2. (Ex4.04 of Higgins) Measurements of a blood enzyme LDH were taken on seven subjects before fasting and after fasting. Is there a significant difference between the LDH readings before and after fasting? Use significance level 0.05.

Subject 1 2 3 4 5 6 7 Before 89 90 87 98 120 85 97 After 76 101 84 86 105 84 93

(a) Construct appropriate null and alternative hypotheses.

Answer We have a paired data over here.So,We can do hypothesis testing (two Tailed Test) to identify the given researh proposition:

Hypothesis:

Null Hypothesis, \(H_o\): \(\theta\) = 0 Alternative Hypothesis, \(H_a\): \(\theta\) \(\neq\) 0 Here, we are assuming a significance level of \(\alpha\) = 0.05

where θ is the difference between blood enzyme LDH readings before and after fasting

(b) Test using Wilcoxons signed-rank statistic. Compute the p-value of the test using the exact null distribution of SR+ and state your conclusion.

Answer R code for Wilcoxons signed-rank statistic:

before_data = c(89,90,87,98,120,85,97)
after_data = c(76,101,84,86,105,84,93)
wilcox.test(before_data,after_data, alternative="two.sided",exact=FALSE) 
## 
##  Wilcoxon rank sum test with continuity correction
## 
## data:  before_data and after_data
## W = 32, p-value = 0.3706
## alternative hypothesis: true location shift is not equal to 0

Since the p-value (0.3706) is greater than α = 0.05; we don’t have strong evidence to say that there is a significant difference between the blood enzyme LDH readings before and after fasting.

3. (Ex4.02 of Higgins) Students in an introductory statistics course were asked at the beginning of the course and at the end of the course the extent to which they disagreed or agreed with the statement: Statistics is very important to my major area of study.

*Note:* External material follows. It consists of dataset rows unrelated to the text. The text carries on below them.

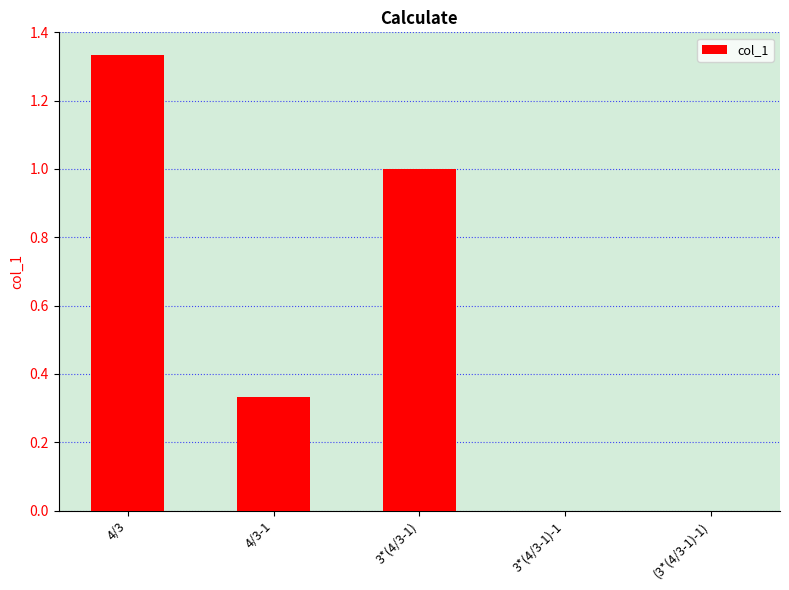

Are the bars grouped side by side (vs. stacked)?

No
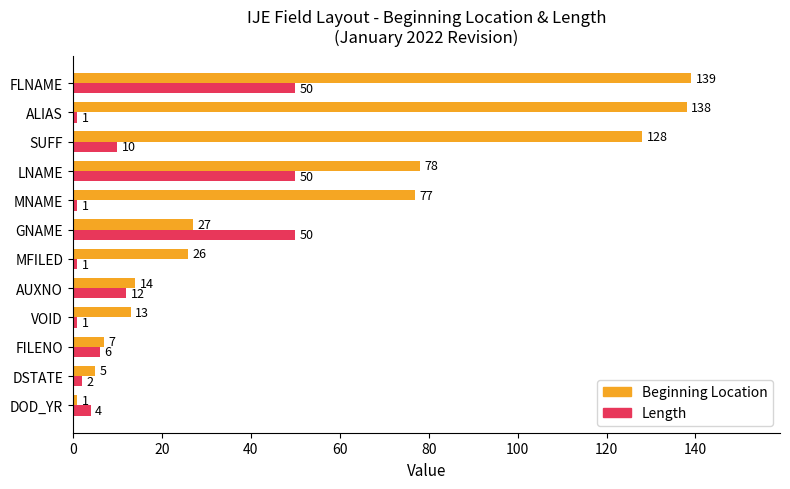

What is the highest value of the Length series?

50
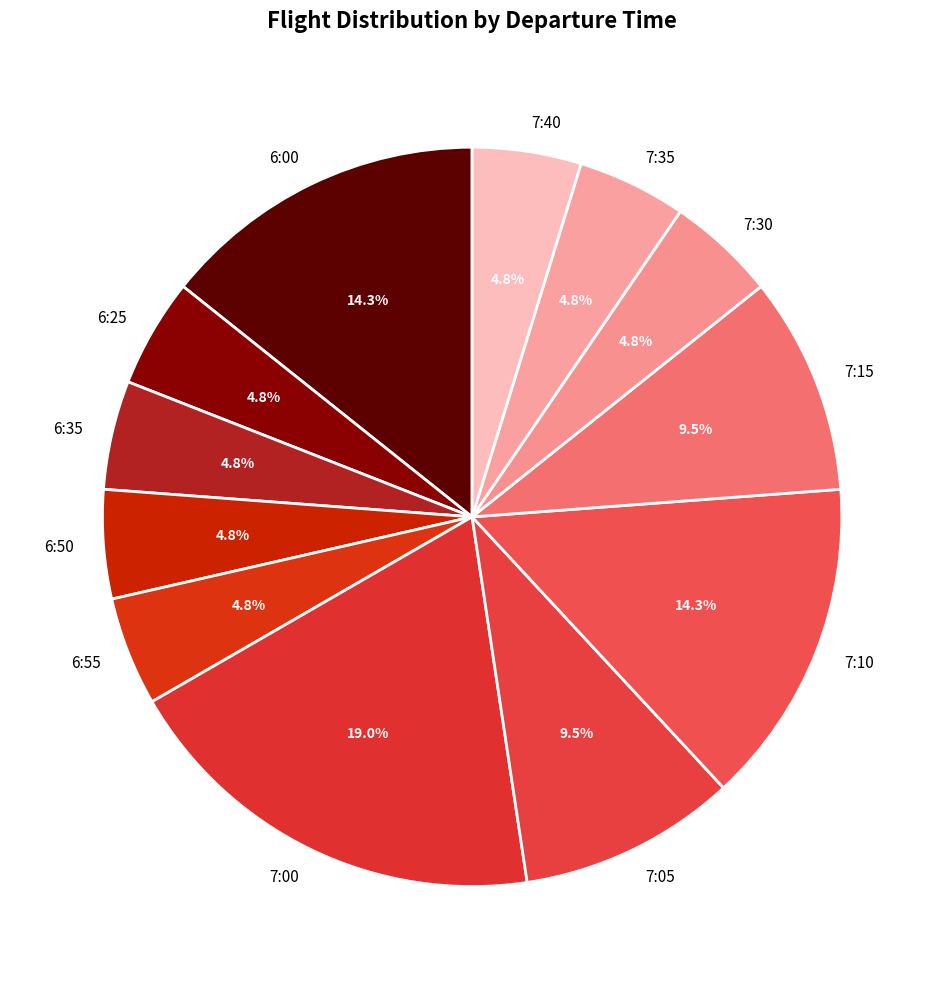

True or false: 6:25 accounts for 5% of the total.

True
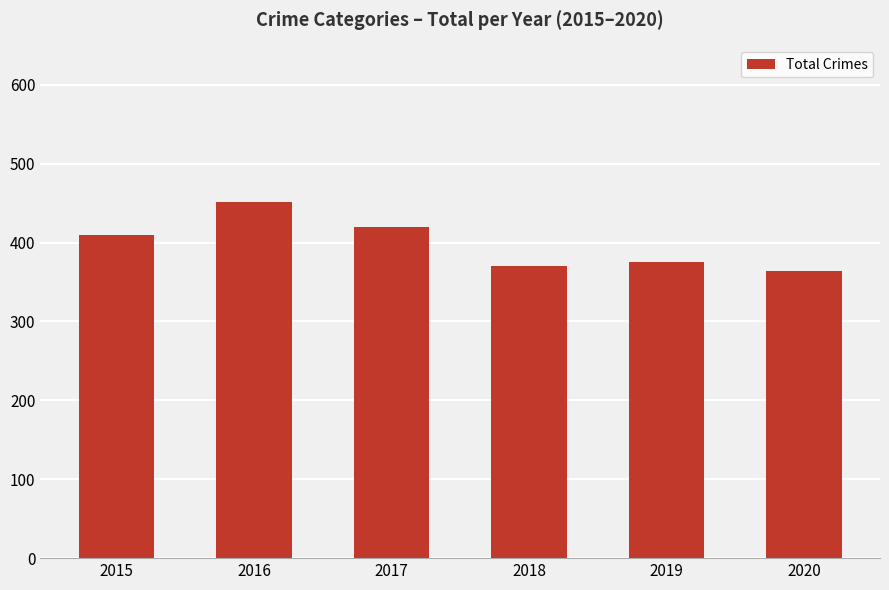

Where is the data nearest to the value 407?

2015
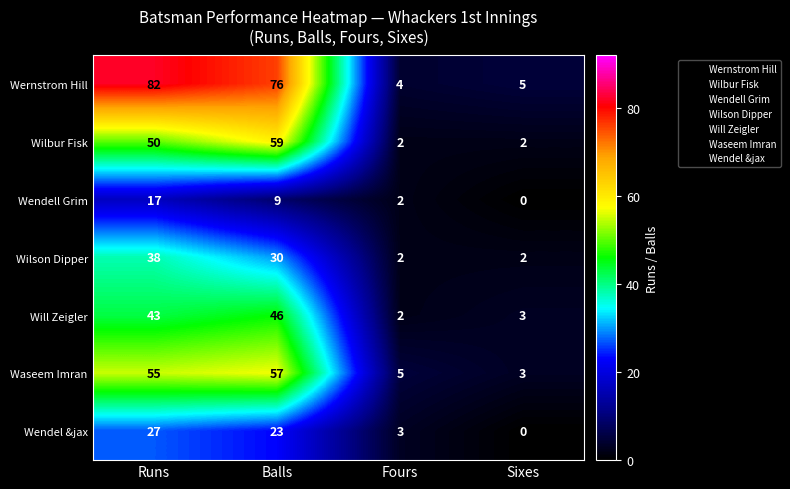

Reading left to right, what are all the values shown in this chart?

Wernstrom Hill: Runs=82	Balls=76	Fours=4	Sixes=5
Wilbur Fisk: Runs=50	Balls=59	Fours=2	Sixes=2
Wendell Grim: Runs=17	Balls=9	Fours=2	Sixes=0
Wilson Dipper: Runs=38	Balls=30	Fours=2	Sixes=2
Will Zeigler: Runs=43	Balls=46	Fours=2	Sixes=3
Waseem Imran: Runs=55	Balls=57	Fours=5	Sixes=3
Wendel &jax: Runs=27	Balls=23	Fours=3	Sixes=0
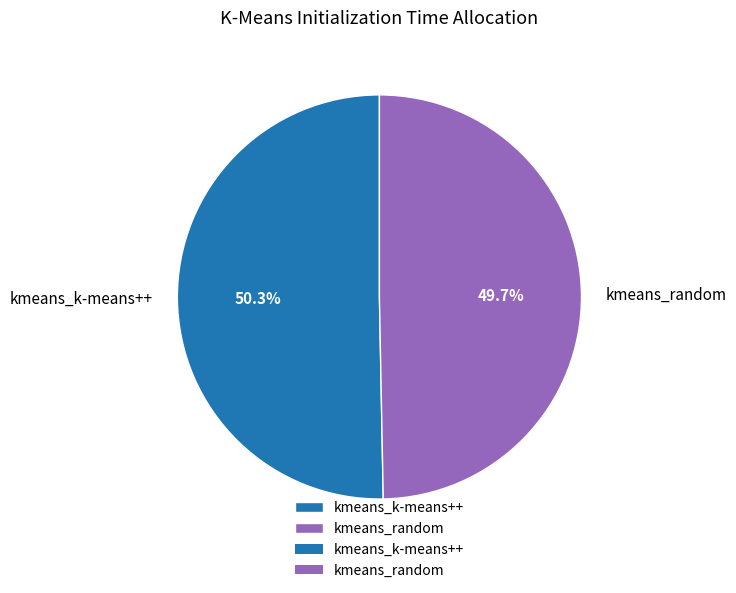

What is the largest slice in the pie chart?

kmeans_k-means++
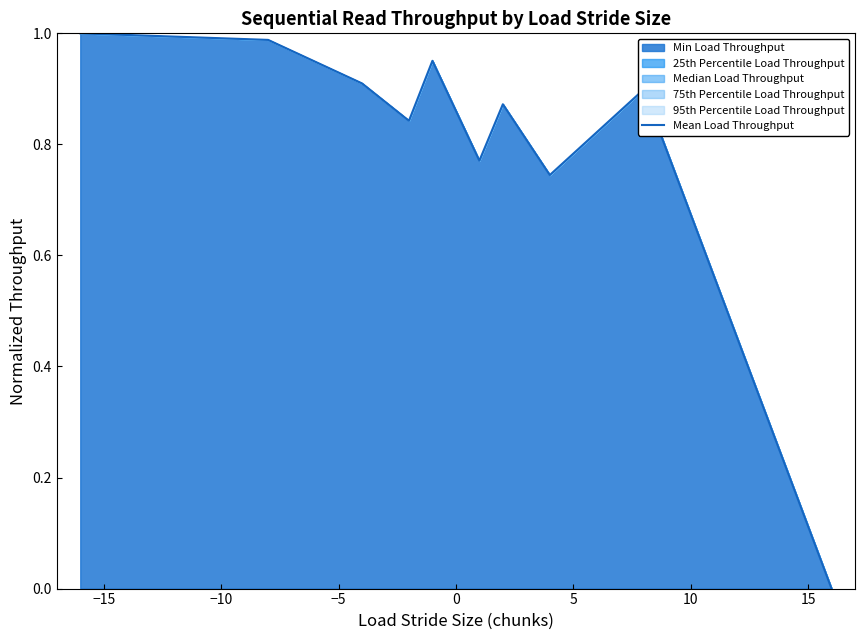

Reading right to left, transcribe all the data shown in this chart.

0.0	0.9	0.7	0.9	0.8	1.0	0.8	0.9	1.0	1.0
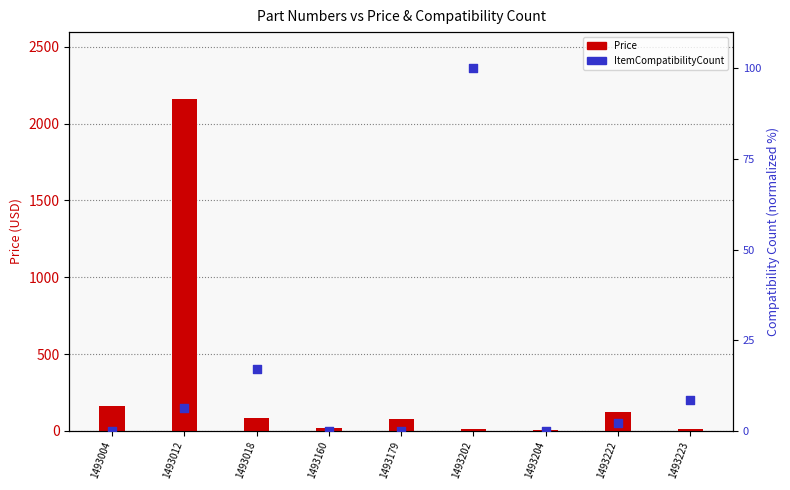

At which category is the sum across all series the highest?

1493012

They responded on a scale of 1 to 5 with (1) strongly disagree, (2) moderately disagree, (3) neutral, (4) moderately agree, and (5) strongly agree. Data are shown in the table. Use Wilcoxons signed-rank test to determine whether responses to this question changed significantly from the beginning to the end of the semester. Use significance level 0.05.

Subject 1 2 3 4 5 6 7 8 9 10 11 12 13 14 15 16 17 18 19 Before 2 3 4 4 3 1 3 4 4 5 3 4 2 2 4 3 4 2 2 After 2 4 4 4 4 4 3 5 4 4 4 5 4 2 5 5 4 1 2

(a) Construct appropriate null and alternative hypotheses.

Answer

Hypothesis:

Null Hypothesis, \(H_o\): \(\theta\) = 0 Alternative Hypothesis, \(H_a\): \(\theta\) \(\neq\) 0 Here, we are assuming a significance level of \(\alpha\) = 0.05 where θ is the changes of responses of the students in an introductory statistics course to the question between the beginning and the end of the semester.

(b) Test using Wilcoxons signed-rank statistic. Compute the p-value of the test using the exact null distribution of SR+ and state your conclusion.

Answer

#install packages to deal with exact test Wilcoxon sign rank test with ties
#install.packages(exactRankTests)
#install.packages("coin")
library(coin) #load the library coin
## Loading required package: survival
before_data1 = c(2,3,4,4,3,1,3,4,4,5,3,4,2,2,4,3,4,2,2)
after_data1 = c(2,4,4,4,4,4,3,5,4,4,4,5,4,2,5,5,4,1,2)
wilcox.test(before_data1,after_data1, paired = TRUE, alternative="two.sided",exact = NULL) 
## Warning in wilcox.test.default(before_data1, after_data1, paired = TRUE, :
## cannot compute exact p-value with ties
## Warning in wilcox.test.default(before_data1, after_data1, paired = TRUE, :
## cannot compute exact p-value with zeroes
## 
##  Wilcoxon signed rank test with continuity correction
## 
## data:  before_data1 and after_data1
## V = 9, p-value = 0.02903
## alternative hypothesis: true location shift is not equal to 0

From R code, we can conclude by saying that Since the p-value 0.02903 which is less than the significance level. We can reject the null hypothesis and conclude that the responses to the question have changed significantly from the beginning to the end of the semester.